Eiskalte Rächer, verbrecherische Künstler und die ewige Frage nach dem Sinn des Lebens. Ferdinand von Schirachs aktueller Erzählband ist eine ziemlich melancholische Lektüre.

Von Sibylle Peine, dpa 27.08.2025, 13:07
Zu seinen wiederkehrenden literarischen Themen zählen Verbrechen und Schuld: Ferdinand von Schirach. (Archivbild)
Zu seinen wiederkehrenden literarischen Themen zählen Verbrechen und Schuld: Ferdinand von Schirach. (Archivbild) Rolf Vennenbernd/dpa

Berlin - Es gibt wenige Aspekte des Lebens über die Ferdinand von Schirach (61) noch nicht geschrieben hat. Seine immer wiederkehrenden Themen sind Verbrechen und Schuld, die Willkürlichkeit und Verletzlichkeit des Lebens, die Flüchtigkeit des Augenblicks - aber auch der Trost und die innere Befriedigung, die Literatur, Musik und Kunst bieten. Insofern erscheint sein neuer Erzählband „Der stille Freund“ (veröffentlicht am 27.8. im Luchterhand Literaturverlag) wie eine Verdichtung seines Werks, eine Ausleuchtung des Lebens in Kurzform.

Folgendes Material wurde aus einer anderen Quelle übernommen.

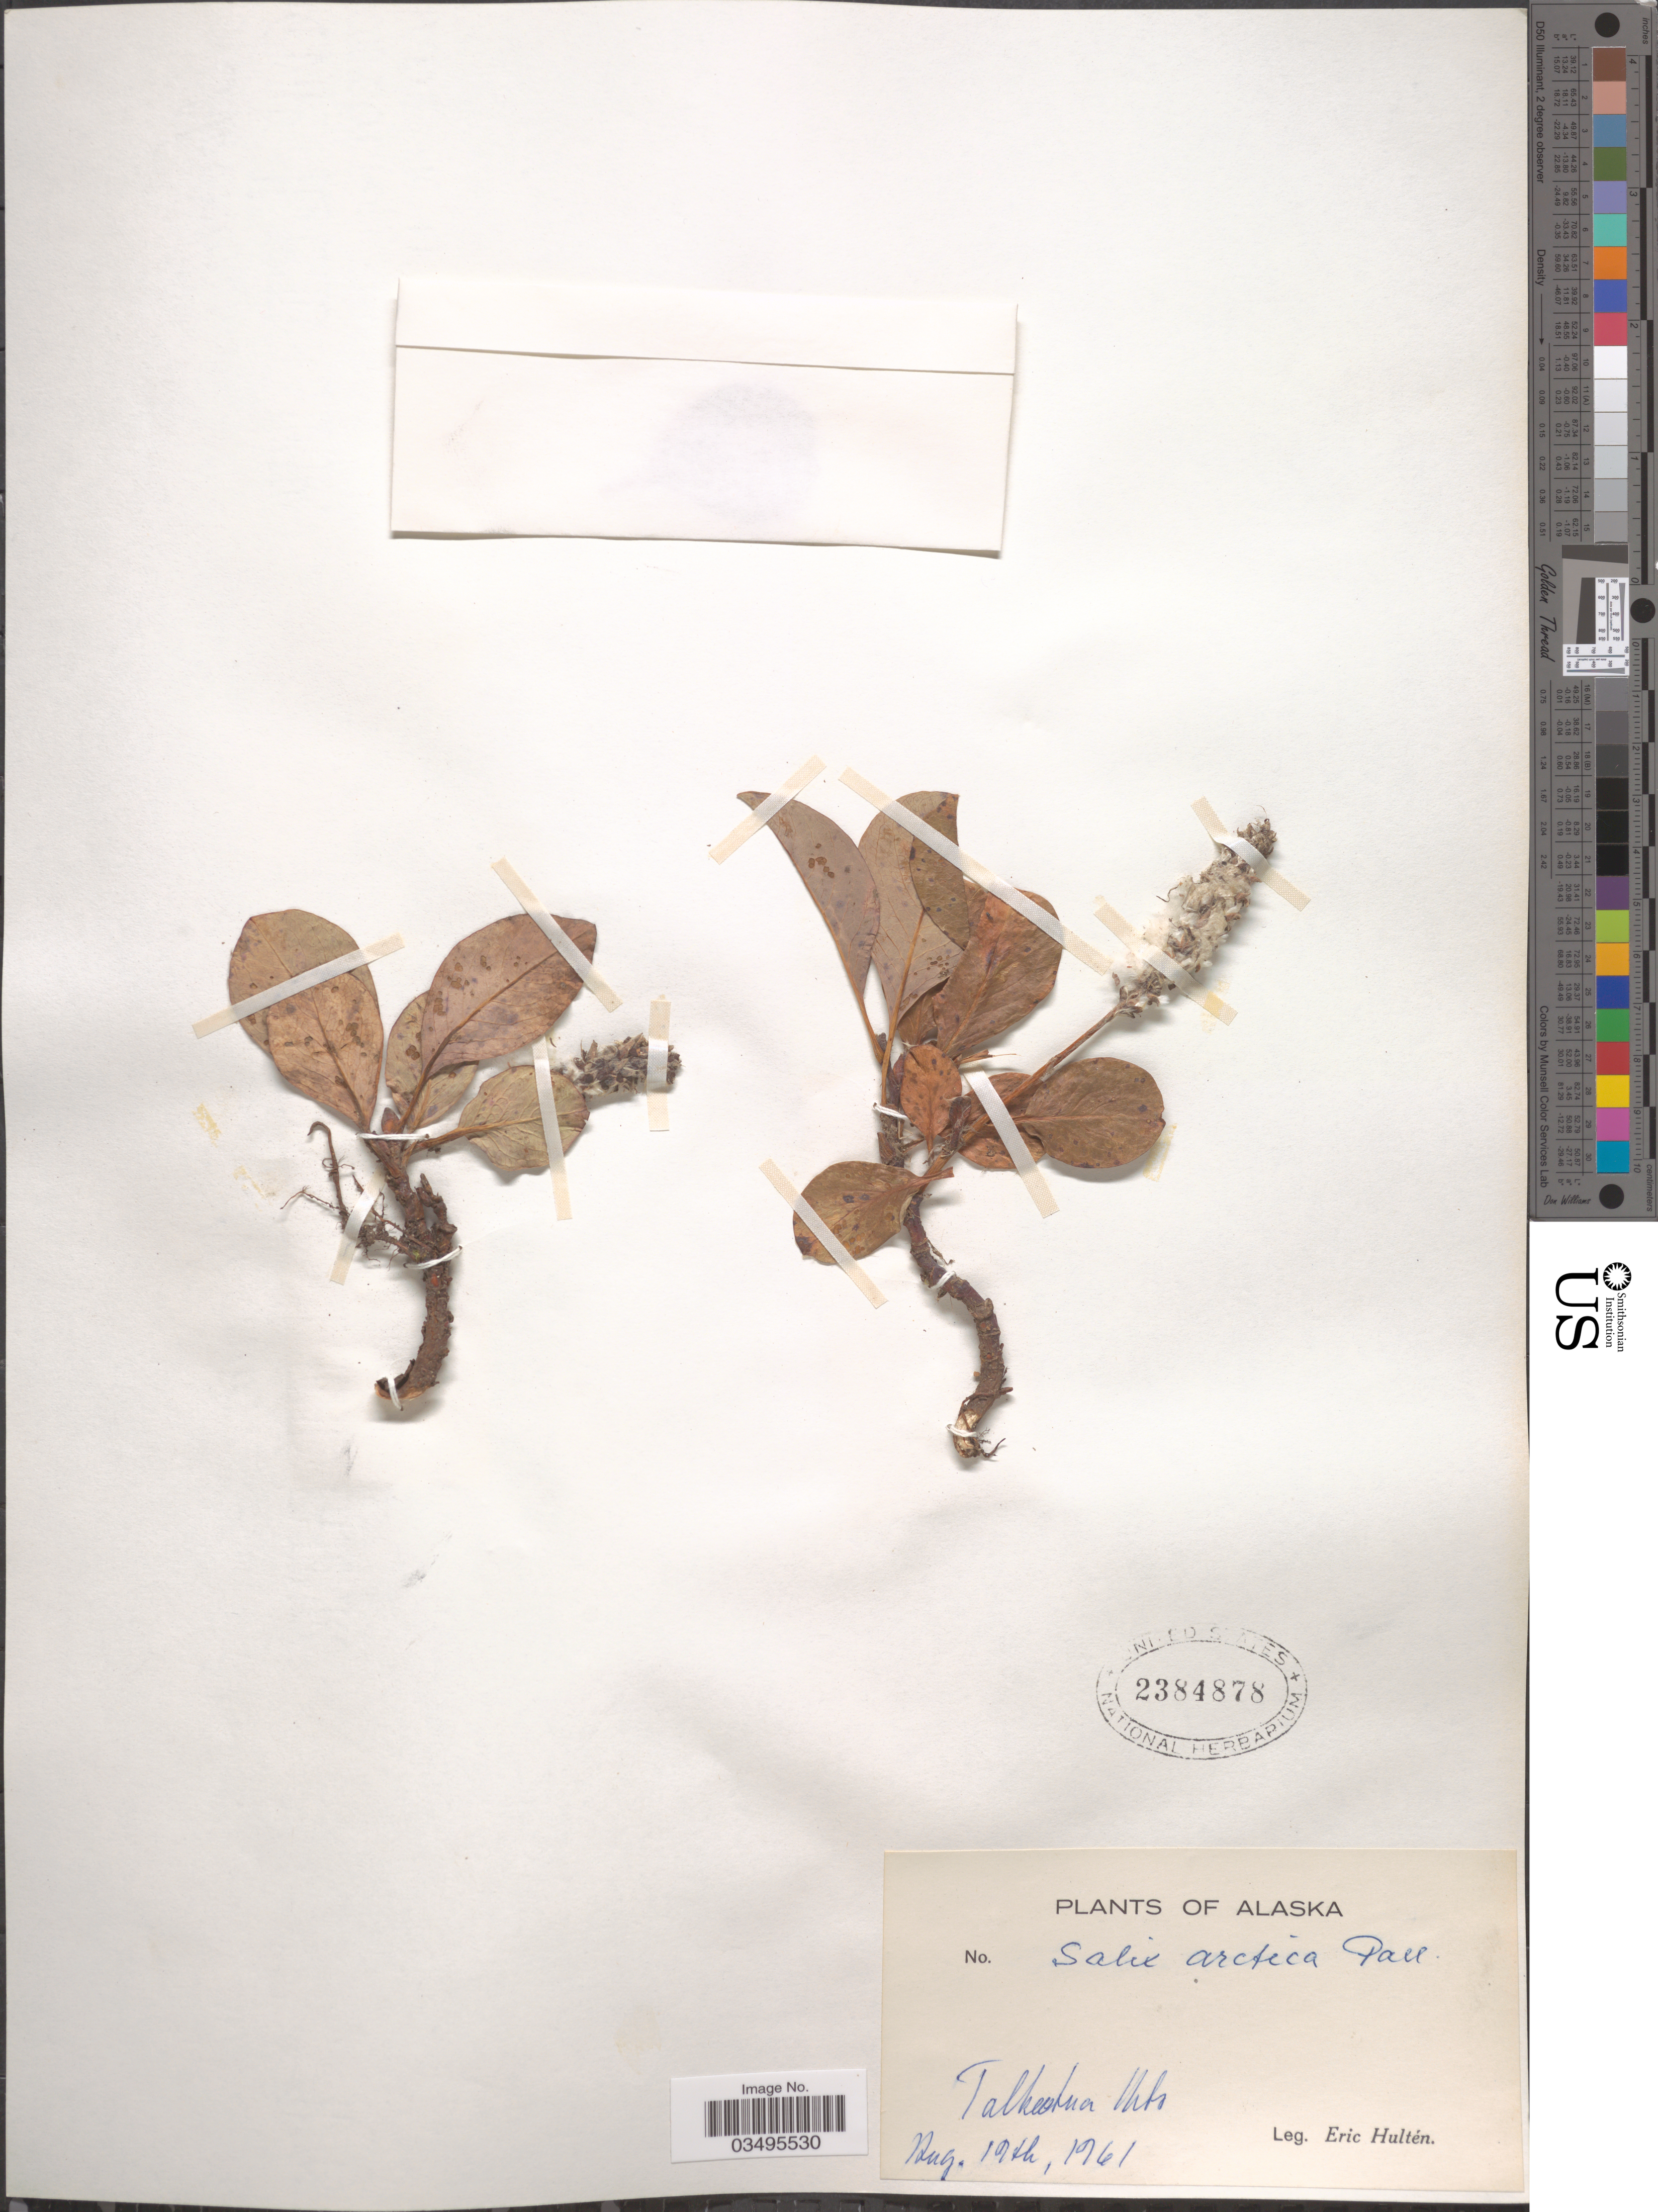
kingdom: Plantae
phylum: Tracheophyta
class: Magnoliopsida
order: Malpighiales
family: Salicaceae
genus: Salix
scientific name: Salix arctica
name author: Pall.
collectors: E. G. Hultén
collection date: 1961-08-19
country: United States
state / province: Alaska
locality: Talkeetna Mts.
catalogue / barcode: US 2384878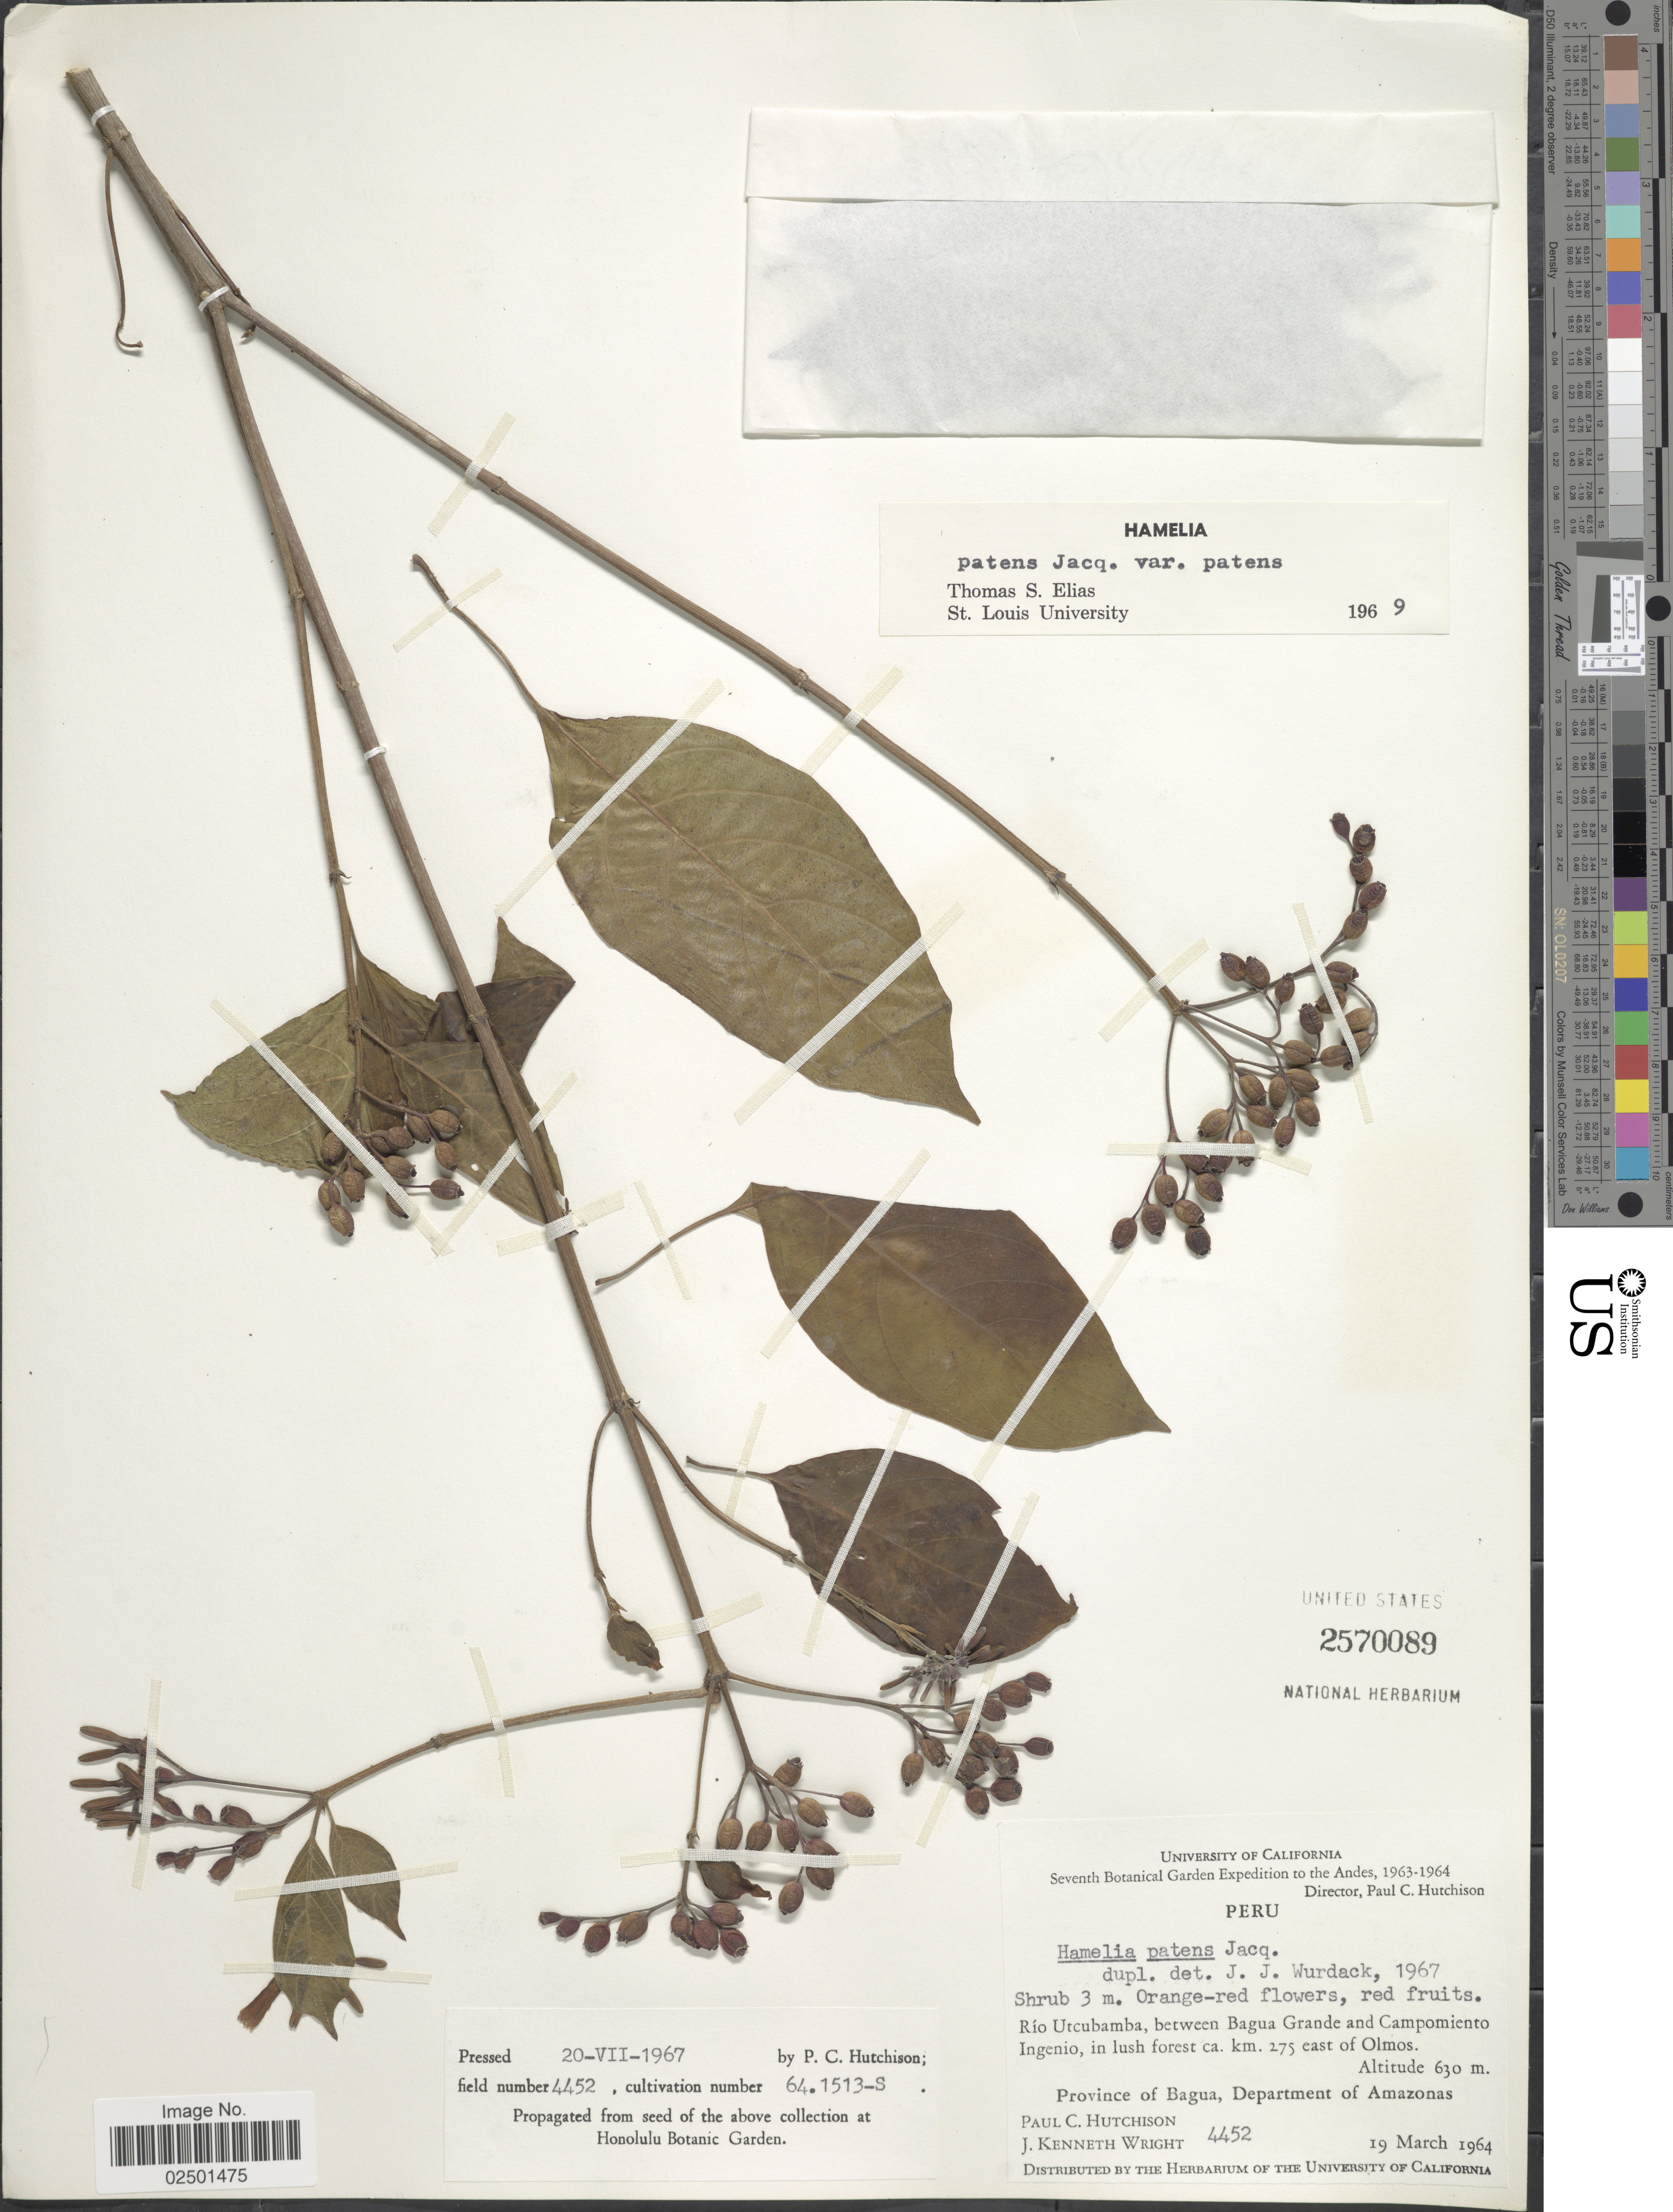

Meistens ist der Auslöser für die insgesamt 14 Geschichten eine Begegnung des Ich-Erzählers mit Freundinnen, Bekannten oder Mandanten an oft erlesenen Schauplätzen wie Kapstadt, Rom, Wien oder der Côte d’Azur. In der Regel sind es privilegierte kosmopolitische Menschen, die an Internaten und Colleges gelernt haben, die viel in der Welt unterwegs sind, sich in wichtigen Netzwerken bewegen, akademische Berufe ausüben. Einige sind von Adel, wenn auch verarmt, manche müssen gar nicht arbeiten. Doch hinter diesem scheinbaren Glamour verbergen sich oft menschliche Abgründe und Tragödien.

Von harmloser Plauderei zum Horrortrip

In besonders krasser Form wird das in der Geschichte „Spiegelstrafe“ deutlich. Sie beginnt als harmlose Gesellschaftsplauderei über Proust und Capote und endet in einem Horrortrip. Cynthia ist eine Freundin des Erzählers aus Münchener Kindheitstagen. Sie stammt aus einer schlesischen Adelsfamilie, die im Krieg alles verlor. Trotzdem haben ihre Großeltern ihre Upper-Class-Attitüde unverdrossen weiterbehalten, weil sie ihnen Halt und Sicherheit bot. 

Cynthia versuchte aus dieser starren Welt auszubrechen, liierte sich mit dem proletarischen Mateo, der seine Jugend in einem Boxstudio verlebte und es dann als Immobilienmakler zu Geld brachte. Doch er entpuppt sich als Alkoholiker und Schläger. Später lernt sie Nicco kennen, einen sanften Homosexuellen, der sie auf Händen trägt.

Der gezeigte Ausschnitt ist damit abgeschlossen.